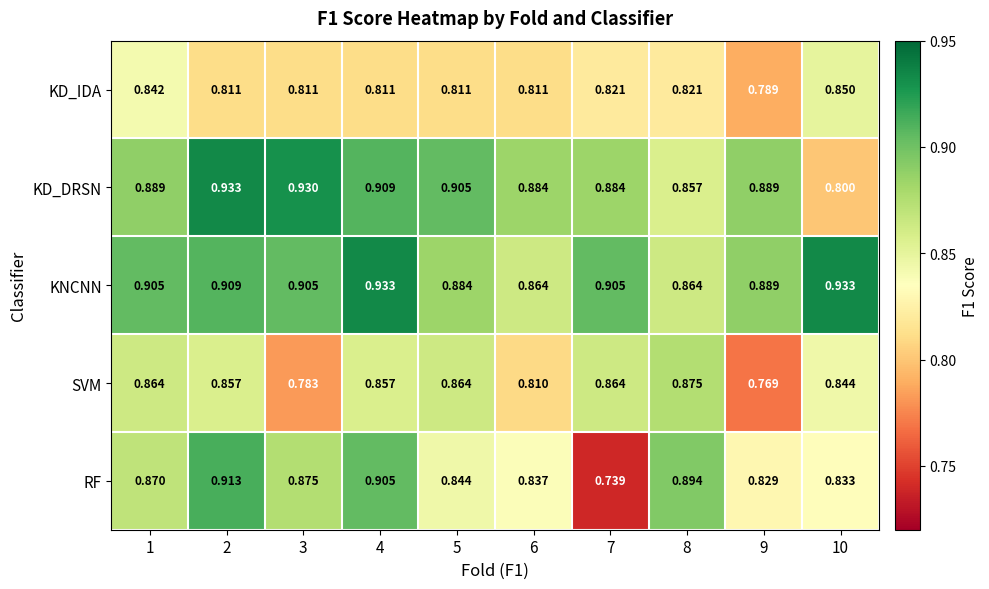

Which series has the largest total across all categories?

KNCNN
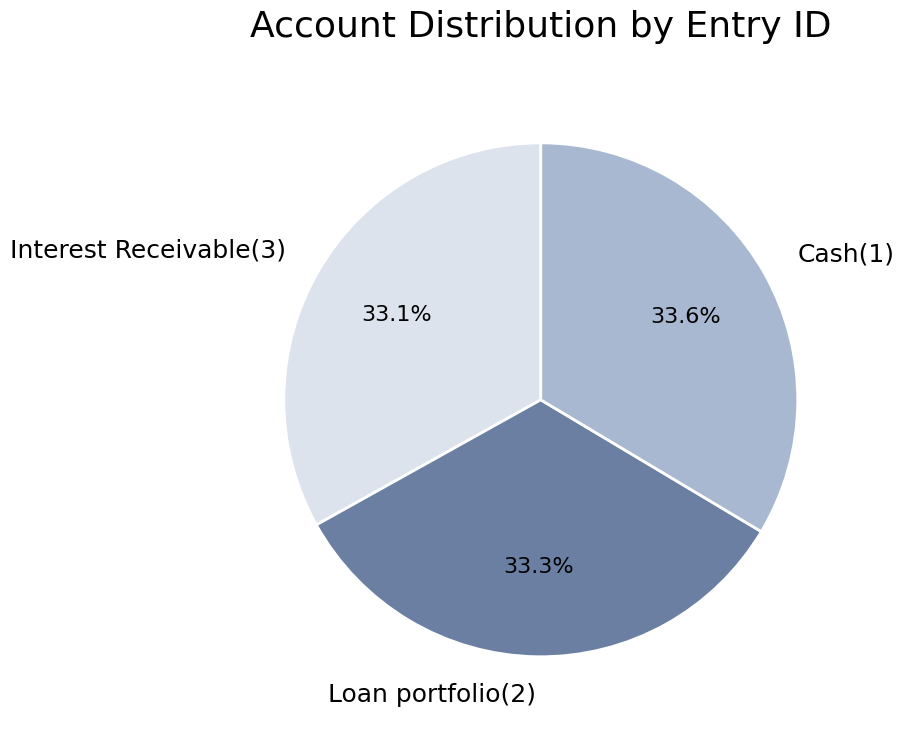

Approximately how many times larger is the value at Cash(1) compared to Loan portfolio(2)?

1.0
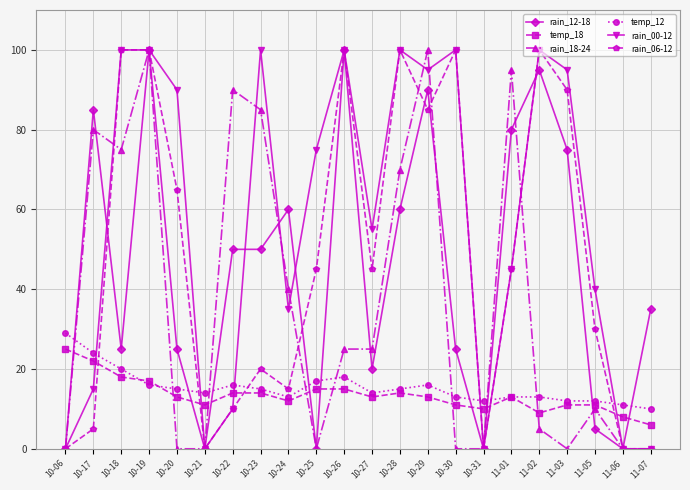

Count the number of data series in this chart.

6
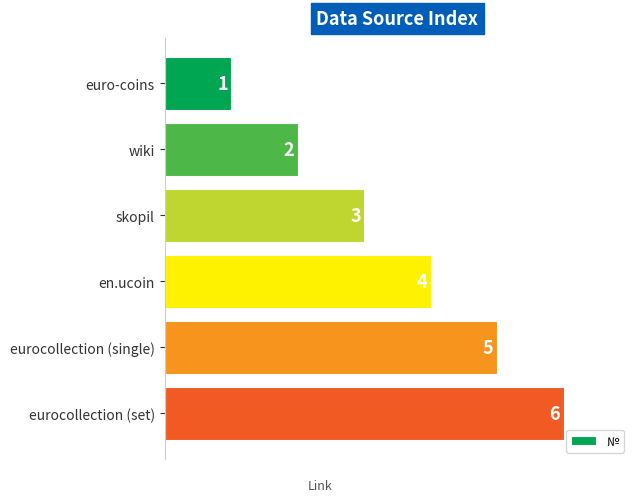

How many data points does each series have?

6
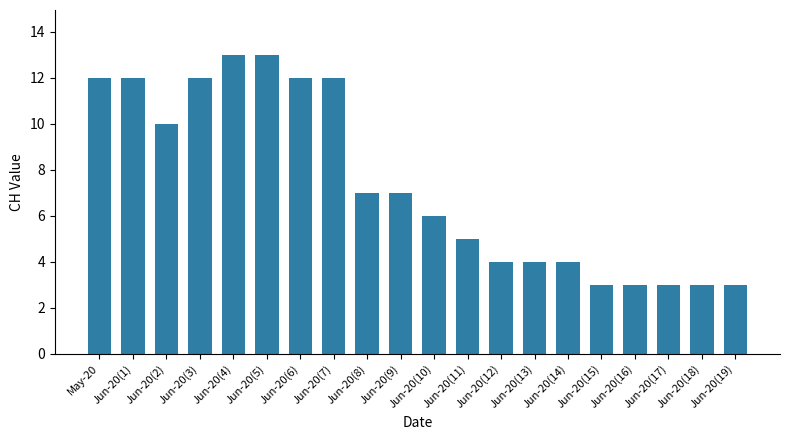

What is the label of the 17th bar from the right?

Jun-20(3)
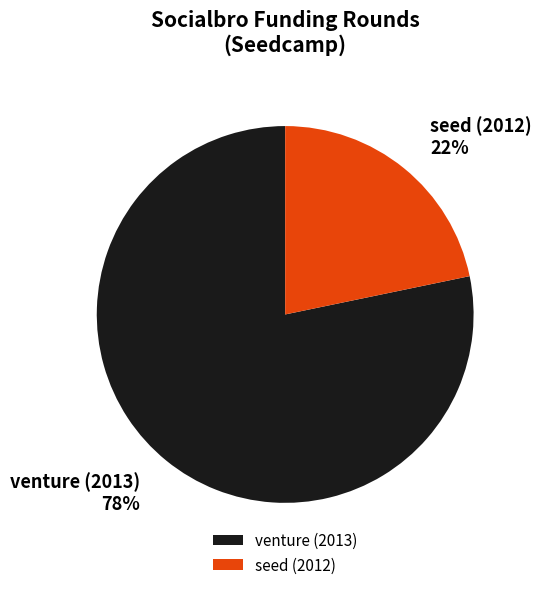

To the nearest percent, what percentage of the pie is seed (2012)?

22%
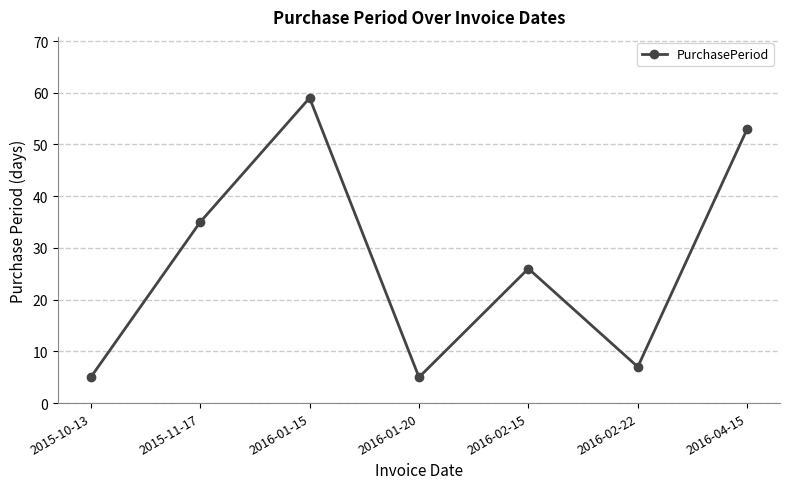

The chart shows a value of 93 at 2016-04-15. True or false?

False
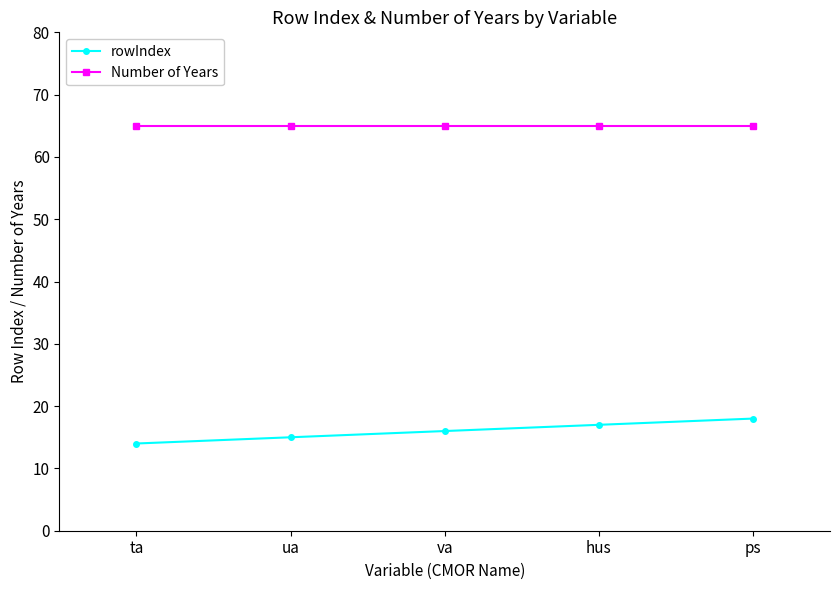

What is the smallest value displayed?

14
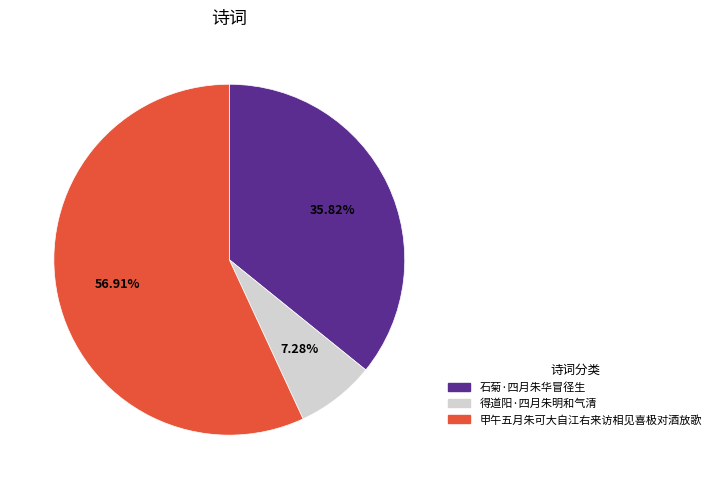

How many segments does this pie chart have?

3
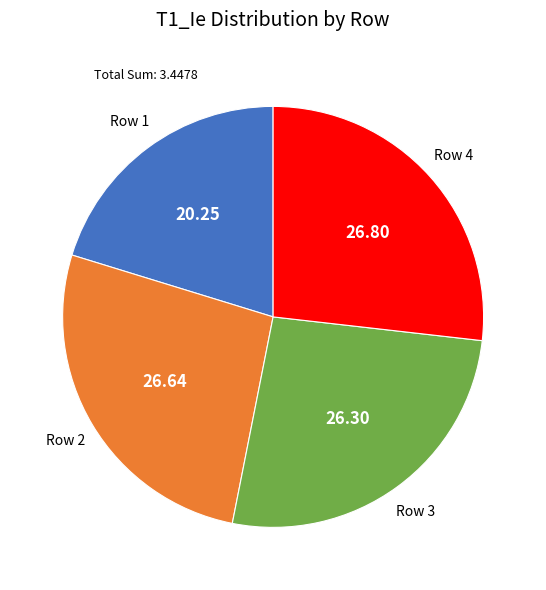

Combined, do Row 3 and Row 1 account for over 50%?

No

◇ ◇ ◇

→ **TRY IT**: Pick out each line of the listing above that contains the word "have".

→ **WRITTEN SOLUTION**:
How many data points does each series have?
How many segments does this pie chart have?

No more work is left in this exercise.